_TASK TO COMPLETE:_
Rewrite the listing from the line with "4. **Rectification Process**" up to and including the line with "- Results displayed to user", substituting "survey responses" for "questionnaire answers" and keeping everything else unchanged.

Segment Start: SOURCE INFORMATION

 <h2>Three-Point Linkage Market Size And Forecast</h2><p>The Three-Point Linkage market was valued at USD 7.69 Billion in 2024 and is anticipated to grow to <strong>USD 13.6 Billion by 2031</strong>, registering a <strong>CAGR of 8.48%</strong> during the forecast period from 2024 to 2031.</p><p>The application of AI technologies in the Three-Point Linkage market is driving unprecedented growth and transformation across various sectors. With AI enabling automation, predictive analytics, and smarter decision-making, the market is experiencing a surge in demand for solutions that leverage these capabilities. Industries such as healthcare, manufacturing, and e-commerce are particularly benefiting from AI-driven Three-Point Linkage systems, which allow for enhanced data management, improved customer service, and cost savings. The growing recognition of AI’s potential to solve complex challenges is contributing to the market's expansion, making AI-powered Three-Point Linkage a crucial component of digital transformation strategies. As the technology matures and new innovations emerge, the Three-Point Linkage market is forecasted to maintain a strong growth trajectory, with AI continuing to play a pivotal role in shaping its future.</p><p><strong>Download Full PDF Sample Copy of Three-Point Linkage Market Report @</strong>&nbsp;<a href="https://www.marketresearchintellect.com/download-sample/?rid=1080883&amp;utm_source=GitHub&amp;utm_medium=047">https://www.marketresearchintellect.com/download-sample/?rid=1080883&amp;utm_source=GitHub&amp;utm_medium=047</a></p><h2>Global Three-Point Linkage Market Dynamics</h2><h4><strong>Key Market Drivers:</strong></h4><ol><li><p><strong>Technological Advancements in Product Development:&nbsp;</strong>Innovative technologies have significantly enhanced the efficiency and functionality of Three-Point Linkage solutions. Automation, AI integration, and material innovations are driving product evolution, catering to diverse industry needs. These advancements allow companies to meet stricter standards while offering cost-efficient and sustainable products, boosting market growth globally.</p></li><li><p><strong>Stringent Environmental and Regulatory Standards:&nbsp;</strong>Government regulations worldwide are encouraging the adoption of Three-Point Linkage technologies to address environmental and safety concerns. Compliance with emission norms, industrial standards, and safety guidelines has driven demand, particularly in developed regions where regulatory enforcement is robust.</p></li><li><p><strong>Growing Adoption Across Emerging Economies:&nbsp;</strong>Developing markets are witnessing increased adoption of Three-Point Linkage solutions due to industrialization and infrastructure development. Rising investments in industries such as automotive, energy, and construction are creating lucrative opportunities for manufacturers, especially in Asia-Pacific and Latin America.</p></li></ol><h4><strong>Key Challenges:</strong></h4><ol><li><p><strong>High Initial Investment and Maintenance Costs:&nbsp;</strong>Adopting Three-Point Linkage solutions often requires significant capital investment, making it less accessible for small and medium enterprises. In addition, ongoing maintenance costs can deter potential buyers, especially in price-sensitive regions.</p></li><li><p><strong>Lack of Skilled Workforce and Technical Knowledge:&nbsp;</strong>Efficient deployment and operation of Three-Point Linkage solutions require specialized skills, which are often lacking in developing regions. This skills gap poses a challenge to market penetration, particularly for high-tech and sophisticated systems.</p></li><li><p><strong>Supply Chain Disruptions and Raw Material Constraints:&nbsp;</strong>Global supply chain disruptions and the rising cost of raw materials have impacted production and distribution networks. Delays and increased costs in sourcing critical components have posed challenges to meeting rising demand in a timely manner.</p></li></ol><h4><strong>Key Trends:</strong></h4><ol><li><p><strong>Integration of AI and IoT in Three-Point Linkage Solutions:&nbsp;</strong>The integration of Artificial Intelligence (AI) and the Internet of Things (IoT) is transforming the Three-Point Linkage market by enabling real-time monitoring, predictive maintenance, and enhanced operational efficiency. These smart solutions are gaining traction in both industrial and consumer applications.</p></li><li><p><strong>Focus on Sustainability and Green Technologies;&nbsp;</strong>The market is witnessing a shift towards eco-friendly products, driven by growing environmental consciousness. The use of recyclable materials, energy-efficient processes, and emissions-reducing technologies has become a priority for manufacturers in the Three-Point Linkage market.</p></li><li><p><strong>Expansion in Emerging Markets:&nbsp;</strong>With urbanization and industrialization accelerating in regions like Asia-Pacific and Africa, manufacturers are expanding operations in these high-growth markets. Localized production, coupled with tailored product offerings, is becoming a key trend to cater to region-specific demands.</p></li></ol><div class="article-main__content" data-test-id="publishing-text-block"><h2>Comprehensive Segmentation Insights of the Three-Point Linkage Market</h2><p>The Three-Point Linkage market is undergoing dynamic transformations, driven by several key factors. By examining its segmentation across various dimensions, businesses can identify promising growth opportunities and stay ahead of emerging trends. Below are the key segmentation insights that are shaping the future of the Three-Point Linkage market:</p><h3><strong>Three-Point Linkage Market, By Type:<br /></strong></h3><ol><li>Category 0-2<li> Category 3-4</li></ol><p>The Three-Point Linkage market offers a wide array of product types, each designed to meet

Segment End: SOURCE INFORMATION
Segment Start: SOURCE INFORMATION

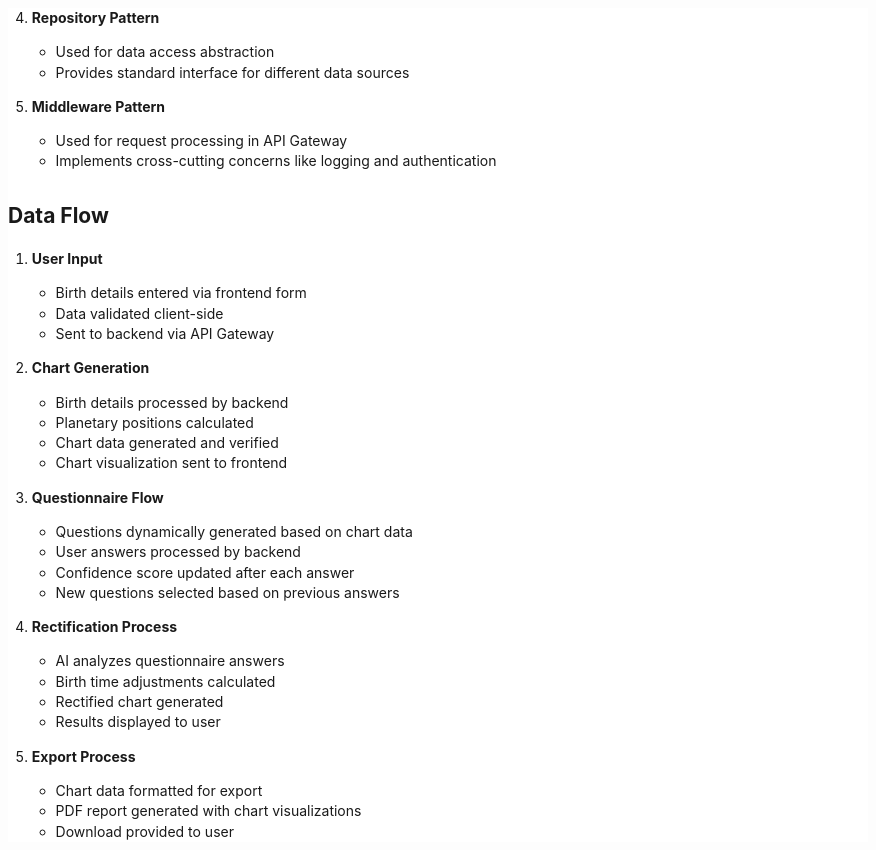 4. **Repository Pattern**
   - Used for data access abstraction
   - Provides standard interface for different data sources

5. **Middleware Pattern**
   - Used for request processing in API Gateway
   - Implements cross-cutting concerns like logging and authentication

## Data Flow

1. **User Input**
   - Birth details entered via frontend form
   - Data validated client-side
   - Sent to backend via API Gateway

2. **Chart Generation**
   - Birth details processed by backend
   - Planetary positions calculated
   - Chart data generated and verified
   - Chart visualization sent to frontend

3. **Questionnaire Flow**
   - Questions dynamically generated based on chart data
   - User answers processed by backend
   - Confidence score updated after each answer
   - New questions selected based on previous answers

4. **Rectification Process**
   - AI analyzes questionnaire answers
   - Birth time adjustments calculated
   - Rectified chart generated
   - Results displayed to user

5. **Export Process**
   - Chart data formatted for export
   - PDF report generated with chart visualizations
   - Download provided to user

Segment End: SOURCE INFORMATION

_SOLUTION TO THIS TASK:_
4. **Rectification Process**
   - AI analyzes survey responses
   - Birth time adjustments calculated
   - Rectified chart generated
   - Results displayed to user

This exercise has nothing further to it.